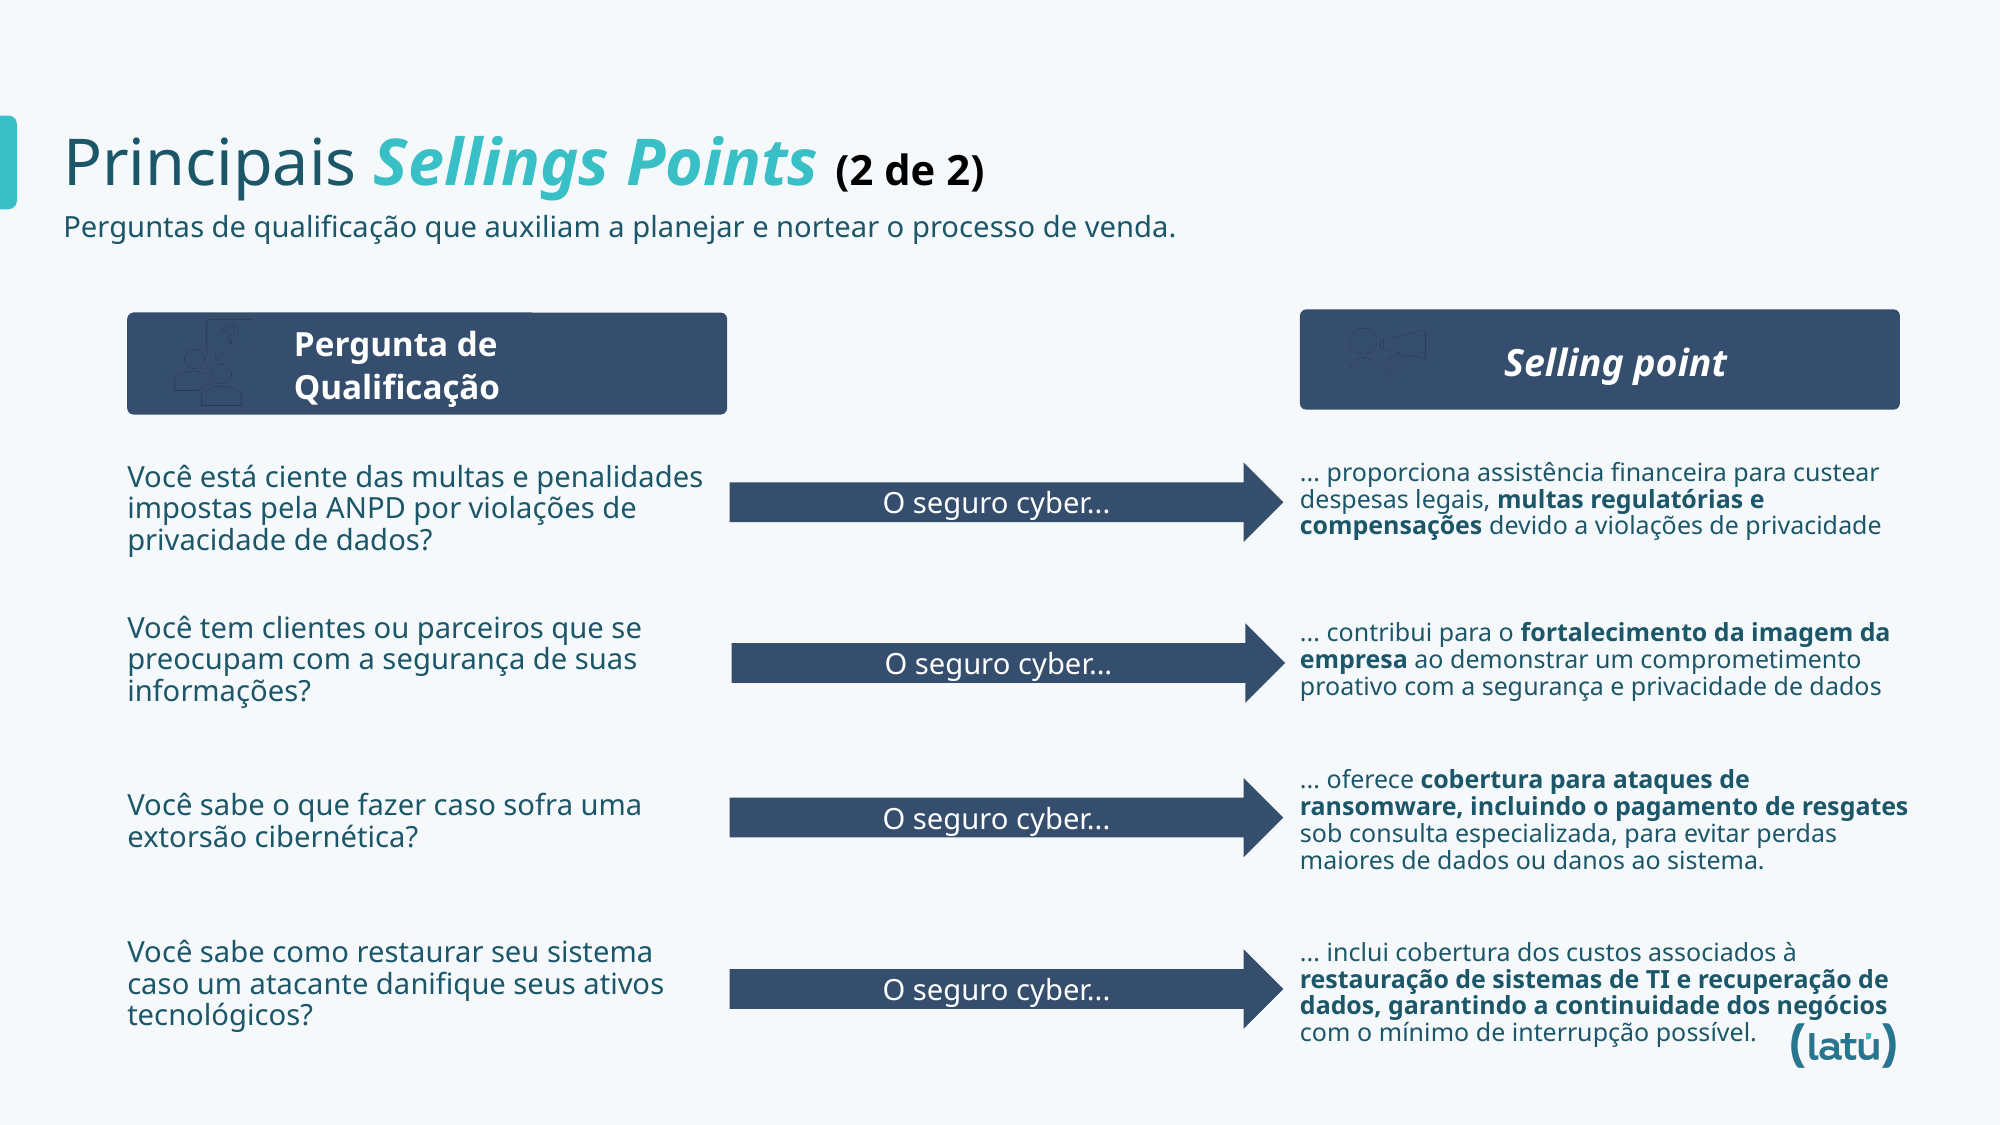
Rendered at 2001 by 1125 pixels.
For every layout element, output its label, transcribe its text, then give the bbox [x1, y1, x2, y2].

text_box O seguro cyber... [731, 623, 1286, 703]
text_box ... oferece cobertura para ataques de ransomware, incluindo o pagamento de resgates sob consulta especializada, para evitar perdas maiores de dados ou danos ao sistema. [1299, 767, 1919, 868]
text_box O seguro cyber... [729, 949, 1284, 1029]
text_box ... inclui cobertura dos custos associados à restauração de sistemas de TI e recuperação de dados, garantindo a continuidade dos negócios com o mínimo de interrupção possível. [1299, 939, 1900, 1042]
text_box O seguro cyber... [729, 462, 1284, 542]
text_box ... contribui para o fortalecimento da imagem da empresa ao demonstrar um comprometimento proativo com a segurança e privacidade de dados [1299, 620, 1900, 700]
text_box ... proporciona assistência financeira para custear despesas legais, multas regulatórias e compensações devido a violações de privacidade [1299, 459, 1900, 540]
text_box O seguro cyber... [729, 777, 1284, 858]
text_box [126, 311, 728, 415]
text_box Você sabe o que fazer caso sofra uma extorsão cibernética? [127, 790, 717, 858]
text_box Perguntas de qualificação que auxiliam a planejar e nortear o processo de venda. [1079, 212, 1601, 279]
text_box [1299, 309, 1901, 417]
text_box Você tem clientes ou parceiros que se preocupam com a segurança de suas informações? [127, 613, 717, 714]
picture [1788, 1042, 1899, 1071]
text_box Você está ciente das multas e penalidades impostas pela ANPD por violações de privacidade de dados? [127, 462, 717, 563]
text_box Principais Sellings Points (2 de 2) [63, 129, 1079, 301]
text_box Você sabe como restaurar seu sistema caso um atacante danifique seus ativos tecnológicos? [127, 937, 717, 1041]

****

WORK ORDER –
Scan the data above and report each line in which "dados" is present.

ANSWER BOX –
text_box ... oferece cobertura para ataques de ransomware, incluindo o pagamento de resgates sob consulta especializada, para evitar perdas maiores de dados ou danos ao sistema. [1299, 767, 1919, 868]
text_box ... inclui cobertura dos custos associados à restauração de sistemas de TI e recuperação de dados, garantindo a continuidade dos negócios com o mínimo de interrupção possível. [1299, 939, 1900, 1042]
text_box ... contribui para o fortalecimento da imagem da empresa ao demonstrar um comprometimento proativo com a segurança e privacidade de dados [1299, 620, 1900, 700]
text_box Você está ciente das multas e penalidades impostas pela ANPD por violações de privacidade de dados? [127, 462, 717, 563]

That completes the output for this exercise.